Undangan PT. Suri Tani Pemuka
15 – 16 Mei 2017, Ketua Umum AP5I Budhi Wibowo mengadakan kunjungan ke lokasi budidaya perikanan danau toba atas undangan PT. Suri Tani Pemuka. Setelah melakukan kunjungan beberapa hal yang dapat di sampaikan sebagai berikut :
- Menyesalkan diterbitkannya keputusan Gubernur Sumatera Utara no 188.44/213/KPTS/ 2017 yang membatasi budidaya perikanan di danau toba hanya 10.000 ton/tahun.

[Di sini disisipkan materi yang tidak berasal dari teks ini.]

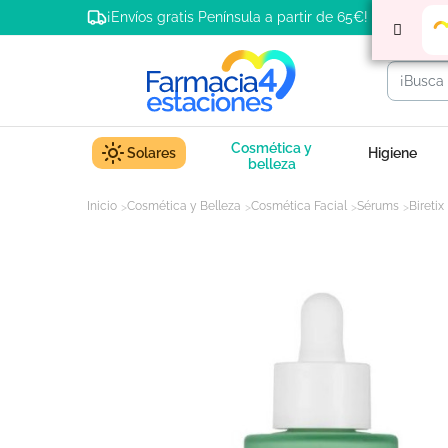
¡Envíos gratis Península a partir de 65€!
Cosmética y
Solares
Higiene
belleza
Inicio
Cosmética y Belleza
Cosmética Facial
Sérums
Bireti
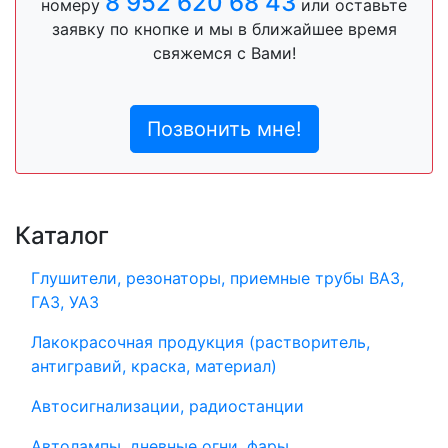
8 952 620 68 43
номеру
или оставьте
заявку по кнопке и мы в ближайшее время
свяжемся с Вами!
Позвонить мне!
Каталог
Глушители, резонаторы, приемные трубы ВАЗ,
ГАЗ, УАЗ
Лакокрасочная продукция (растворитель,
антигравий, краска, материал)
Автосигнализации, радиостанции
Автолампы, дневные огни, фары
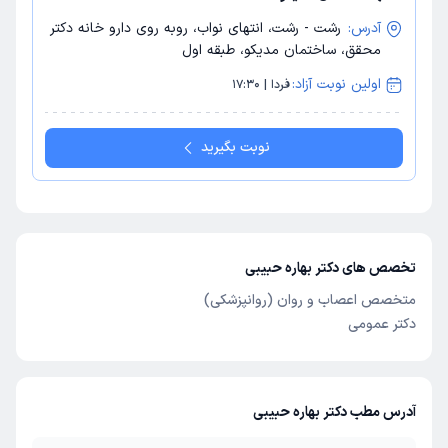
آدرس:
رشت - رشت، انتهای نواب، روبه روی دارو خانه دکتر
محقق، ساختمان مدیکو، طبقه اول
اولین نوبت آزاد:
فردا | 17:30
نوبت بگیرید
تخصص های دکتر بهاره حبیبی
متخصص اعصاب و روان (روانپزشکی)
دکتر عمومی
آدرس مطب دکتر بهاره حبیبی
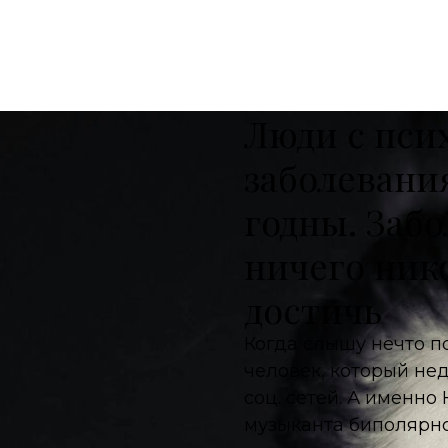
Люди с пси
заболевани
годны. Забо
ничего ник
достичь
Когда слышу нечто по
человек, который не
соц. сетей. А именно 
музыканта биполярное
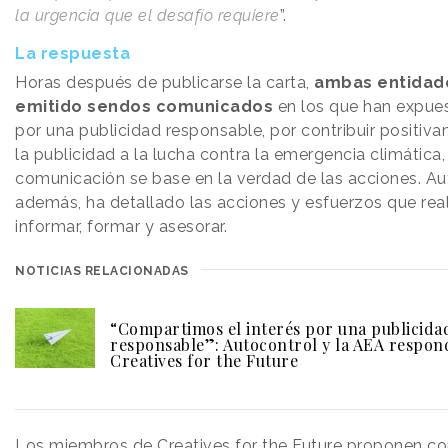
la urgencia que el desafío requiere
”.
La respuesta
Horas después de publicarse la carta,
ambas entidad
emitido sendos comunicados
en los que han expues
por una publicidad responsable, por contribuir positi
la publicidad a la lucha contra la emergencia climática,
comunicación se base en la verdad de las acciones. Au
además, ha detallado las acciones y esfuerzos que rea
informar, formar y asesorar.
NOTICIAS RELACIONADAS
“Compartimos el interés por una publicida
responsable”: Autocontrol y la AEA respon
Creatives for the Future
Los miembros de Creatives for the Future proponen c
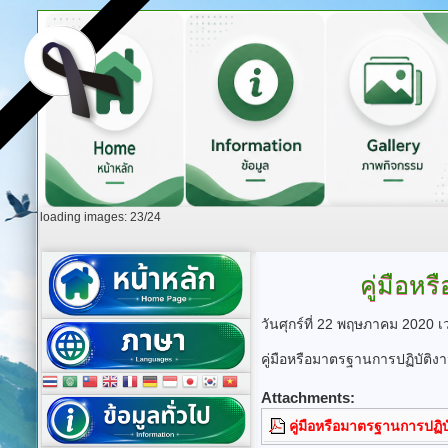
loading images: 23/24
คู่มือห
วันศุกร์ที่ 22 พฤษภาคม 2020 
คู่มือหรือมาตรฐานการปฏิบัติง
Attachments:
คู่มือหรือมาตรฐานการปฏิบ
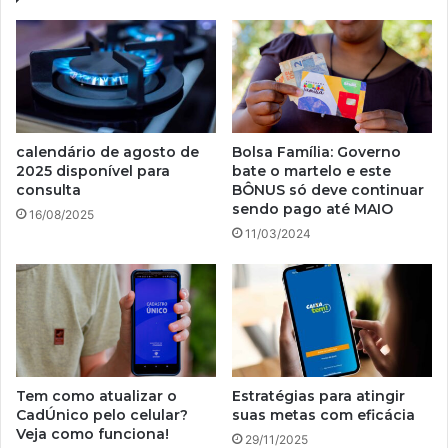
calendário de agosto de
Bolsa Família: Governo
2025 disponível para
bate o martelo e este
consulta
BÔNUS só deve continuar
sendo pago até MAIO
16/08/2025
11/03/2024
Tem como atualizar o
Estratégias para atingir
CadÚnico pelo celular?
suas metas com eficácia
Veja como funciona!
29/11/2025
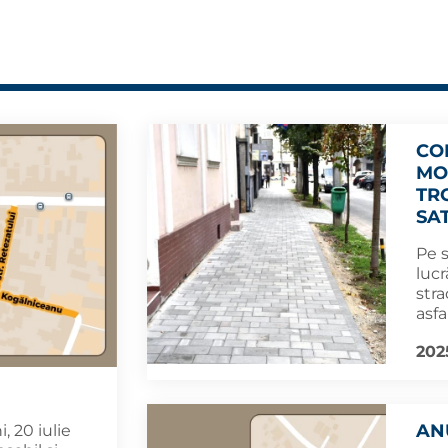
CO
MO
TR
SA
Pe s
lucr
stra
asfa
202
AN
, 20 iulie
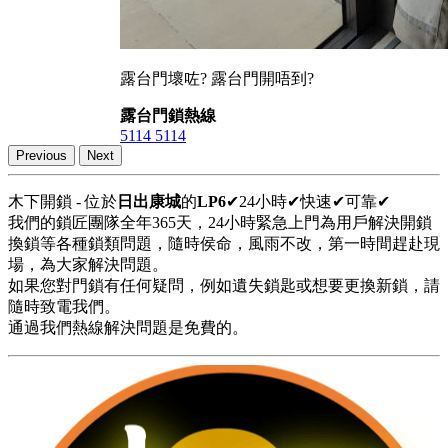
露台門壞咗? 露台門開唔到?
露台門鎖熱線
5114 5114
Previous
Next
木下開鎖 - 位於
日出康城
的
LP6
✔24小時✔快速✔可靠✔
我們的鎖匠團隊全年365天，24小時緊急上門為用戶解決開鎖
換鎖等各種鎖類問題，隨時侯命，風雨不改，第一時間趕赴現
場，為大家解決問題。
如果您對門鎖有任何疑問，例如遺失鎖匙或想要更換新鎖，請
隨時致電我們。
通過我們熱線解決問題是免費的。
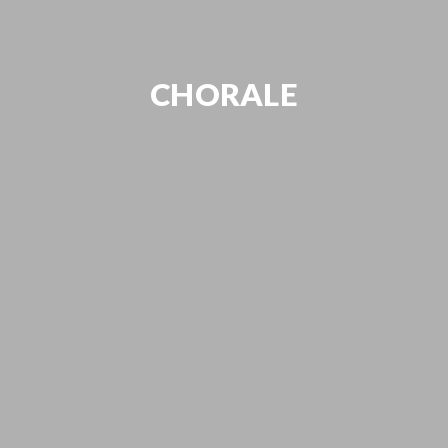
CHORALE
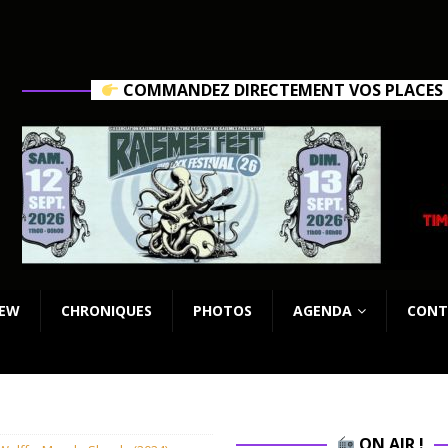
COMMANDEZ DIRECTEMENT VOS PLACES C
IEW
CHRONIQUES
PHOTOS
AGENDA
CONT
ON AIR !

- Berdasarkan studi yang ada aktual produksi budidaya perikanan danau toba saat ini sekitar 80.000 ton/tahun atau sekitar Rp 1.6 Trilyun ( dengan asumsi harga nila Rp 20.000 per kg ).
- Pembatasan budidaya perikanan di danau toba menjadi hanya 10.000 ton/tahun akan menyebabkan kehilangan nilai ekonomis sekitar Rp 1.4 Trilyun, hal tersebut dikhawatirkan akan menimbulkan dampak sosial ekonomi yg luar biasa.
- Budidaya Perikanan di danau toba melibatkan puluhan ribu kepala keluarga yang bekerja dari sektor hulu ke hilir, diantaranya pekerja pabrik pakan, hatchery, petambak, pengolah ikan, pedagang ikan, dll yang terancam kehilangan pekerjaan akibat keputusan tersebut.
- Diterapkannya danau toba menjadi kawasan wisata seharusnya tidak dipertentangkan dengan budidaya perikanan, karena wisata dengan budidaya perikanan bisa bersinergi misalnya dengan jalan dibentuknya pusat-pusat kuliner dan oleh-oleh berbasis olahan ikan hasil budidaya.
- Mendesak kepada pemerintah pusat dalam hal ini kemenko maritim dan KKP serta pemerintah daerah Sumut agar melakukan kajian yang lebih komprehensip tentang daya tampung danau toba untuk budidaya perikanan, yang melibatkan para akademisi yang kompeten.
- Mengharapkan semua pihak agar mendukung pengembangan perikanan nasional sesuai dengan Inpres no 7/2016 dan Perpres 3/2017 tentang percepatan pembangunan Industri perikanan nasional.